I, as the DM, had recently moved to a new town and got into contact with a group who, as it happens was looking for a DM. I gave them the choice of several homebrew campaigns I had planned and they chose “City of Coral”, a completely undersea campaign.
We met up and made characters. They were Mekis (tiefling bard), Hoon (lizardfolk ranger), Merendithus (shadar-kai sorcerer), Farieth (sea elf ranger), and Bloop (a homebrew summoner). We were ready to go on our first session.
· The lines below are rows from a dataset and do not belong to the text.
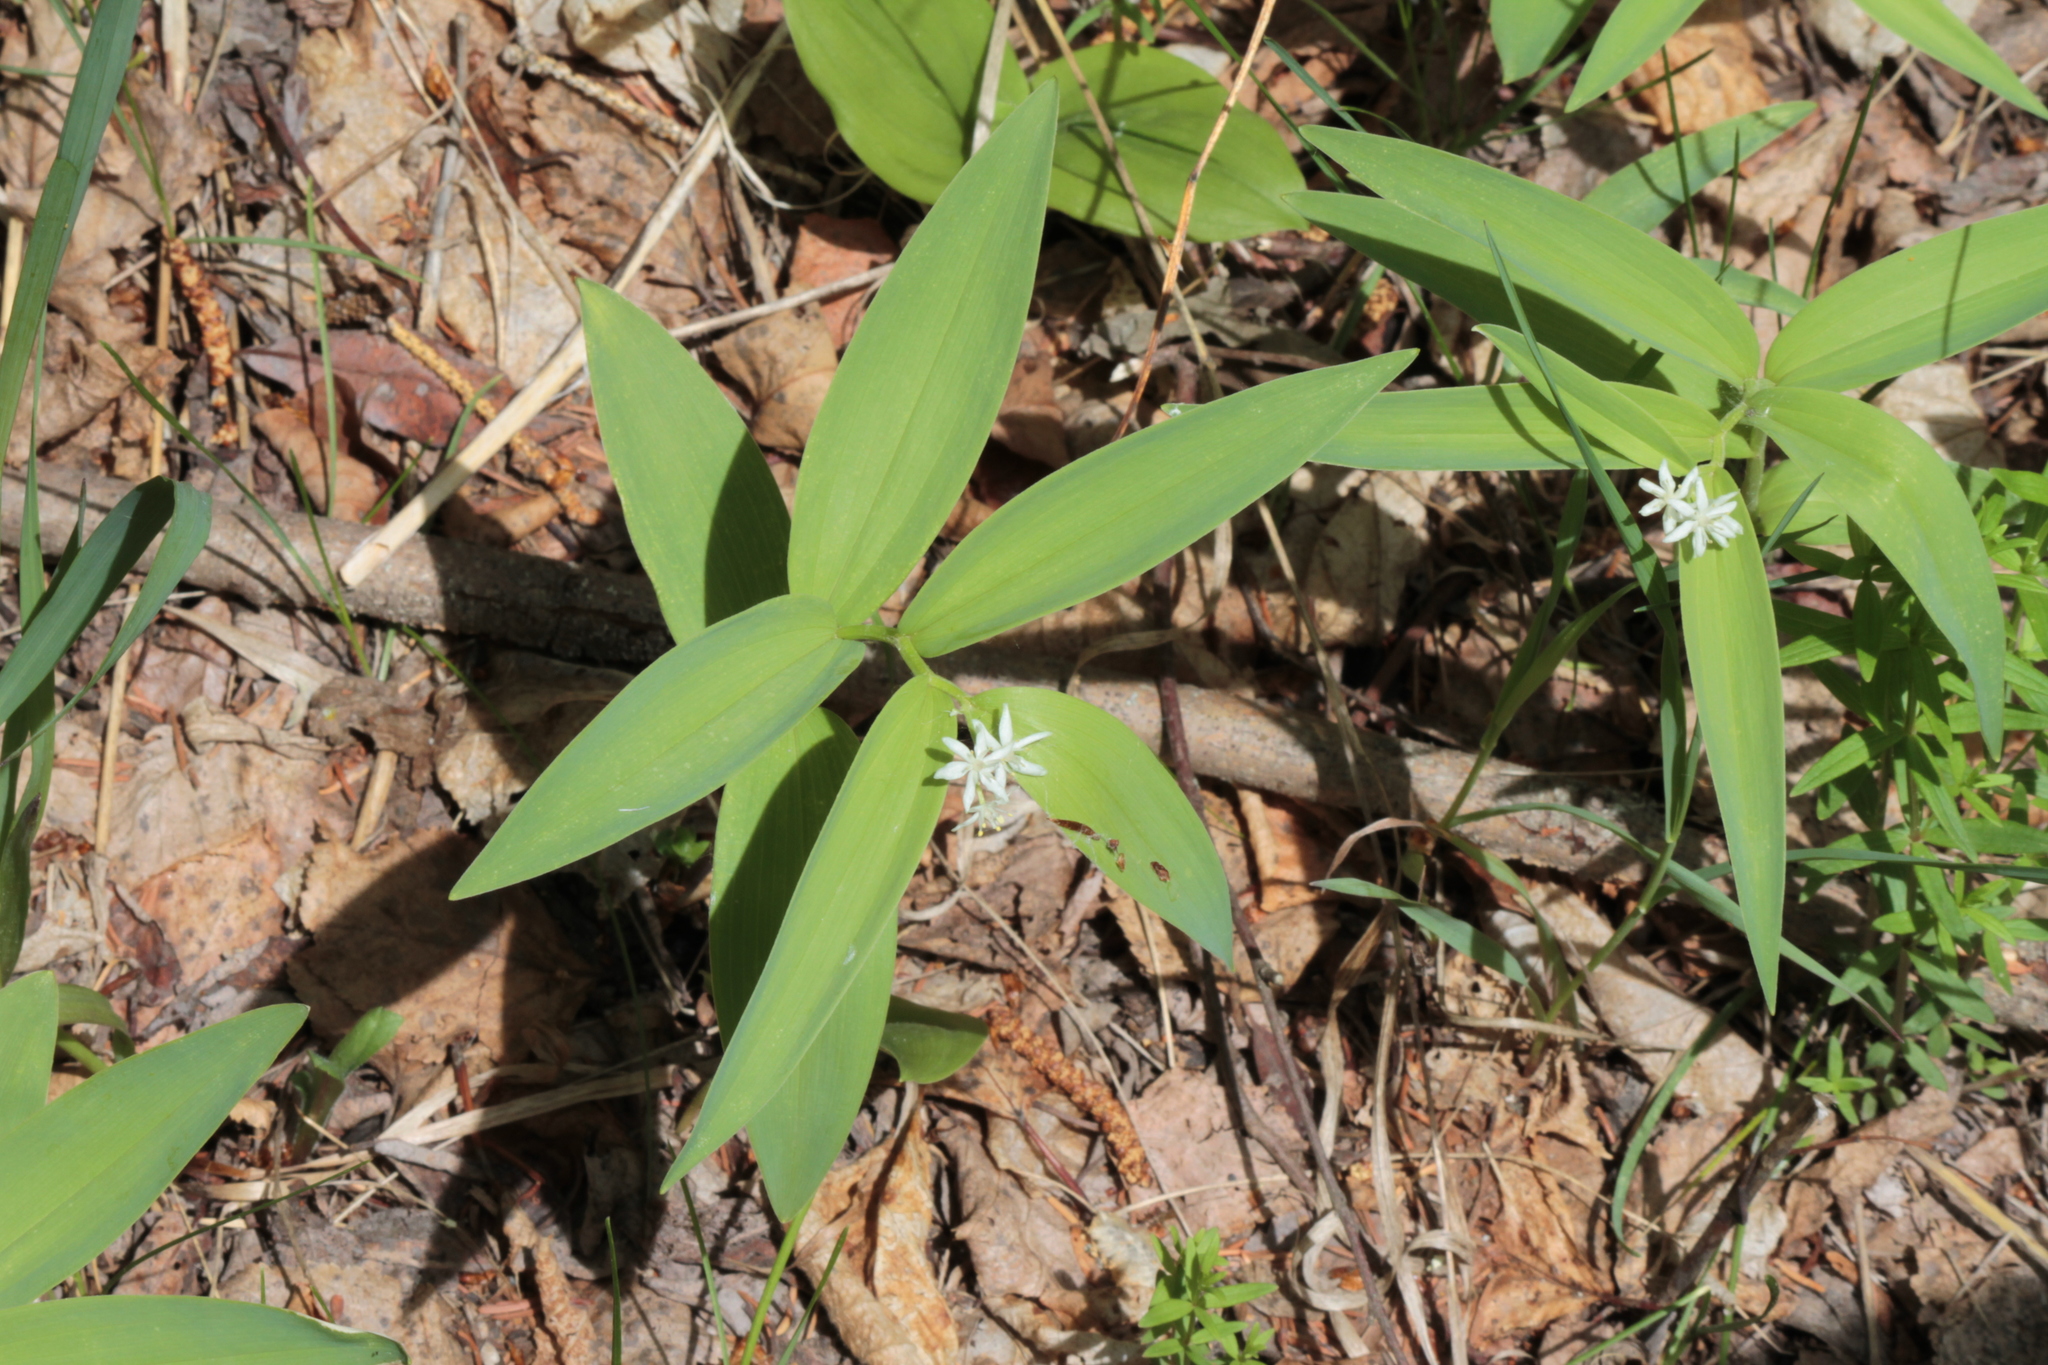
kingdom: Plantae
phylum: Tracheophyta
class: Liliopsida
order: Asparagales
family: Asparagaceae
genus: Maianthemum
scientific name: Maianthemum stellatum
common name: Little false solomon's seal
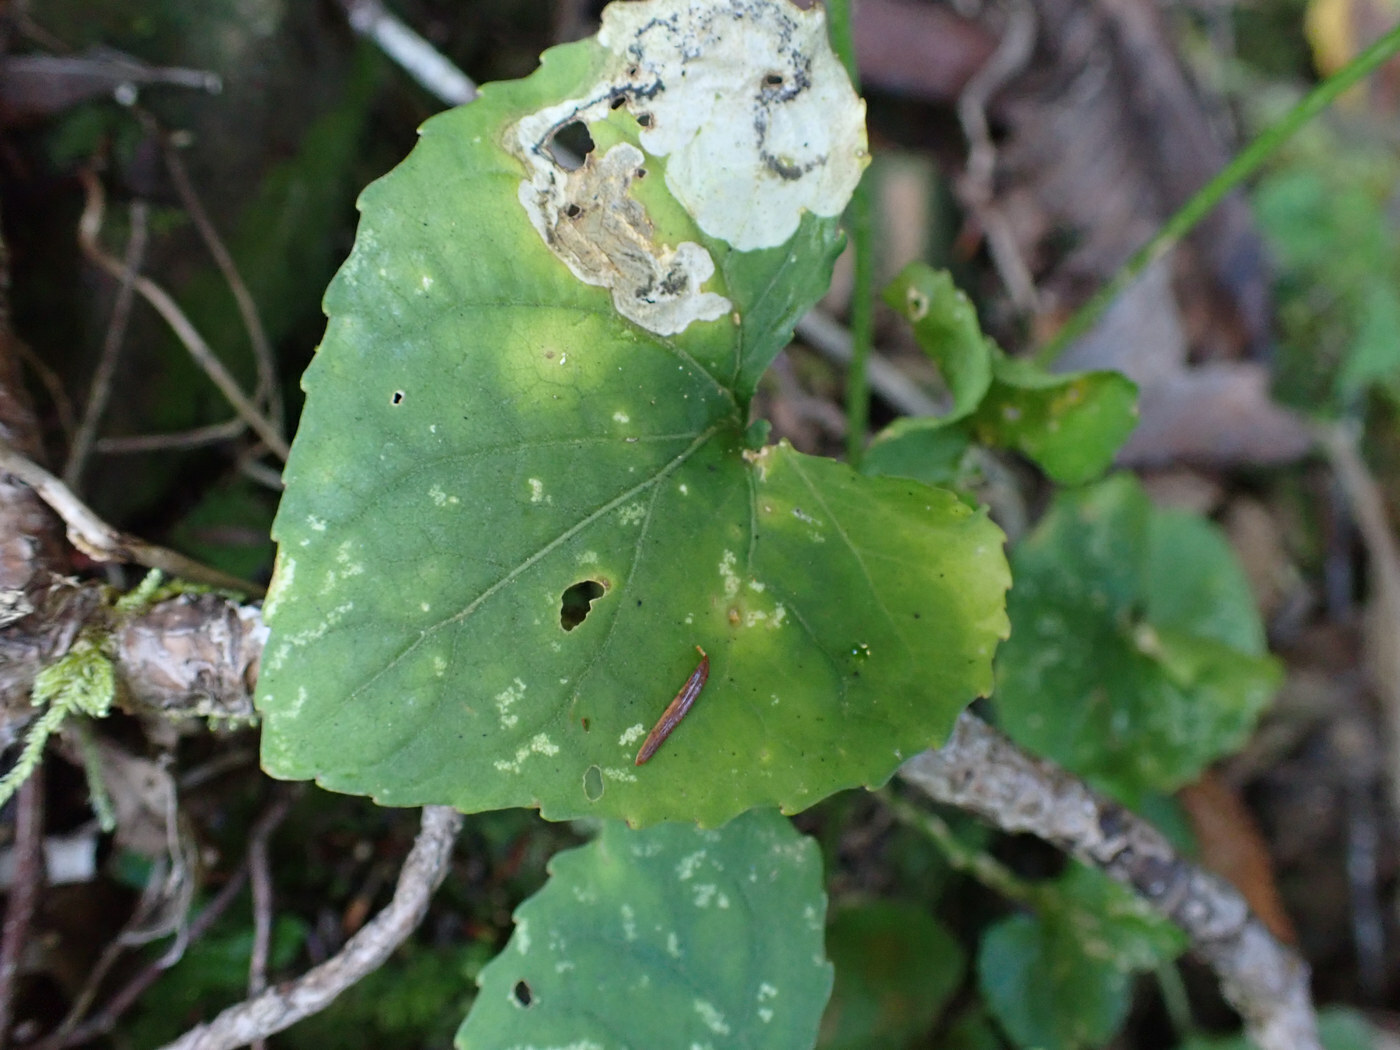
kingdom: Animalia
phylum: Arthropoda
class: Insecta
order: Hymenoptera
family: Tenthredinidae
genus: Nefusa
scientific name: Nefusa ambigua
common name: Violet leafmining sawfly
The “drylanders”, Mekis, Merendithus, and Hoon were on a ship that was sank by a powerful marid noble named Shah Orah. He granted them all the ability to breathe water and commanded them to infiltrate the court of the High Priestess of the sea elven city of Mir’assen, the titular city of coral.
They met up with Bloop and Farieth and soon found themselves face to… projected image with the White Shark, the albino wizard-king of the sahuagin and BBEG of the campaign. He had captured a merman diplomat to Mir’assen, who was quickly rescued by our heroes. Out of the blue, one of them rolled insight on the diplomat. Nat 20. He was revealed as a sahuagin in disguise and there goes my carefully planned twist. Should’ve taken it as a sign from the dice gods.
They met the High Priestess and first heard the mournful song of one of the crystalline hearts of the twin goddesses of the sea. They were then assigned to accompany a scout (the first in a loooong line of NPC’s named Jimbo) to investigate a crack in the sea floor.
The next session began and already there were troubles. Life got in the way and Merendithus could no longer come. So the four remaining accompanied the scout to this rift, and saw a ruined city inside.
Jimbo helpfully said that he believed it to be a city built by the kuo-toa. Mekis the bard rolled for history. Nat 1. I told him kuo-toa was a kind of cake, and the next thing I know he shouted “The city is cake!” Bloop, who is already a few swords shy of an smithy, instantly believed him.
The company swam into the dark, grim ruins and looked around. Bloop tried to take a bite from the ruins: nat 20 strength, nat 1 perception. Yep, the city is still cake. Hoon makes a perception check: another nat 1, another party member believing in Cake City. Jimbo the NPC took that moment to leave the insane and probably doomed adventurers to themselves.
Let me tell you, it’s *really* hard to create atmosphere in a sunken city of the dead, when fully three quarters of the party believes the place is made of cake. Even regular attacks by the undead isn’t enough to properly terrify, but I had something else up my sleeve.
The party reached the tower in the center of the city, and heard the same mournful song as they heard in the temple, but before they could enter two terrible, frog-like beasts made an appearance. They correctly identified them as twin hydroloths, fiends that the level 3 characters were in no way prepared to handle. The tone completely shifted again as the boss music started playing. The party wisely fled and the session ended with them face to face with the White Shark in the flesh.
From then on, the party was known as the Cake Squad, and I learned that instead of expecting the unexpected, I should be expecting the totally outlandish.